## Ausgewählter Textauszug
Spektakuläre Verbrechen, Alltagskriminalität, Straßenkämpfe und Antisemitismus in Duisburg: Die 1920er Jahre waren alles andere als golden.
Kaum ein Thema weckt so starke Emotionen wie Kriminalität. Doch ein Blick in Zeitungsartikel von vor rund 100 Jahren räumt mit dem Klischee der „guten alten Zeit“ auf. Die Zwanziger Jahre waren alles andere als golden. Einerseits war das Jahrzehnt von einer tiefen Zerrissenheit geprägt, neben technischen und künstlerischen Innovationen gab es Angst, Not und Elend und einen immer offener zu Tage tretenden Antisemitismus.
Spektakuläre Verbrechen
Von Frauen verübte Gewalttaten, insbesondere Tötungsdelikte, waren selten. Der Fall der 19-jährigen Käthe Hagedorn aus Duisburg löste daher besonderes Entsetzen und tiefe Trauer aus. So heißt es in einem Artikel der Rhein- und Ruhr Zeitung vom 26.6.1926: „Der Mord an den beiden Kindern in Wanheimerort hat die Duisburger Bevölkerung in lebhafte Erregung versetzt.“ Die Kindermörderin Hagedorn benutzte als Mordwaffe eine Stickschere.
Drei Jahre später sorgte eine bestialische Mordserie mit Schere und Hammer deutschlandweit für Schlagzeilen. Sie brachte dem sadistischen Serienmörder Peter Kürten 1929 den Ruf des „Vampirs von Düsseldorf“ ein. Neun Morde hatte er begangen, meist an Kindern und Frauen. Hinzu kamen eine Reihe von Raubüberfällen und Mordversuchen, mit denen er die Bevölkerung des Rheinlands in Angst und Schrecken versetzte. Die Hinrichtung erfolgte am 2. Juli 1931 durch die in Köln stationierte Guillotine. Die bis dahin unbekannte Handakte des Richters wurde im April 2023 dem Landesarchiv NRW am Duisburger Innenhafen übergeben. Sie enthält Originalbriefe, Fotos und Verhörprotokolle des Serienmörders aus der Haft.

## Ziel der Aufgabe
Welche Mordwaffe benutzte Käthe Hagedorn laut dem Textauszug über die Kriminalität in Duisburg?

## Gegebenes Material
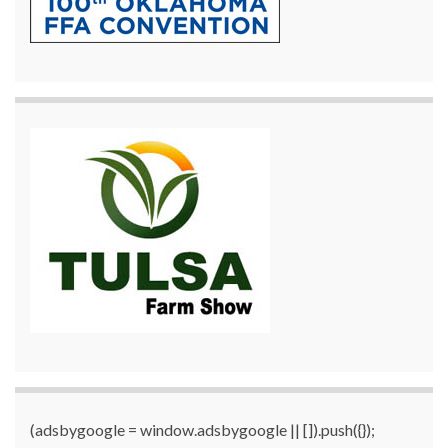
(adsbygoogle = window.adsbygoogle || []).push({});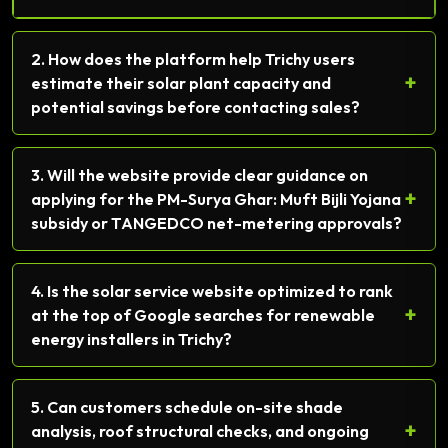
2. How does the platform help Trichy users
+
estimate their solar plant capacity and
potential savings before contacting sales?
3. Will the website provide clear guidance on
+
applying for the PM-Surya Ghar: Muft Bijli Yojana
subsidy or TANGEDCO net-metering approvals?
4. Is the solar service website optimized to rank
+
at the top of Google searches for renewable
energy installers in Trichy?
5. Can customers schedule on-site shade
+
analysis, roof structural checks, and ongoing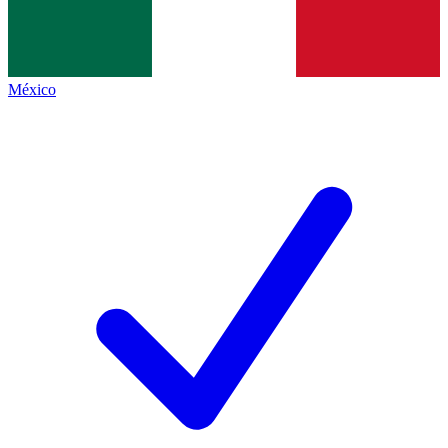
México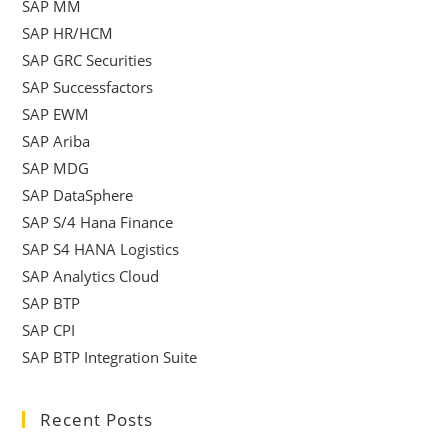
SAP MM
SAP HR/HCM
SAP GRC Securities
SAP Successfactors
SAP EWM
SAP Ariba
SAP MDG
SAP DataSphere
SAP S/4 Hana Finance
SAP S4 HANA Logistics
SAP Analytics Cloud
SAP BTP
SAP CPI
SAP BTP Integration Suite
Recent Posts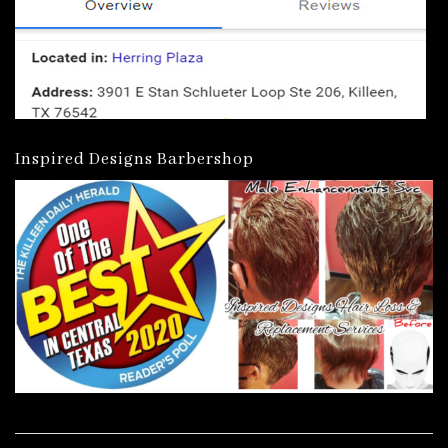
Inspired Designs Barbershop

...

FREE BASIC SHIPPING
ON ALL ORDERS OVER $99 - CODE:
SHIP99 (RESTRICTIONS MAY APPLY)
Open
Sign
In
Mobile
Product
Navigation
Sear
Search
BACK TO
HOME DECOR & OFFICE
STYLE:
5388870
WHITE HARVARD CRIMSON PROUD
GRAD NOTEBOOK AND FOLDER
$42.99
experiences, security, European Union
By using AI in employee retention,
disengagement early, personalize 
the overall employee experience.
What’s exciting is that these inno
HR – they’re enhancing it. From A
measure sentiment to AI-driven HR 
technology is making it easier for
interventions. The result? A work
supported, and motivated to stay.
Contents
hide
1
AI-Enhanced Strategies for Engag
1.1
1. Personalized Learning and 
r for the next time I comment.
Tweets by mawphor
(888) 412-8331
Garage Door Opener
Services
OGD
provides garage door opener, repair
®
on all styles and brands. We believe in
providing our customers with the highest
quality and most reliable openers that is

## Lösung der Aufgabe
Eine Stickschere.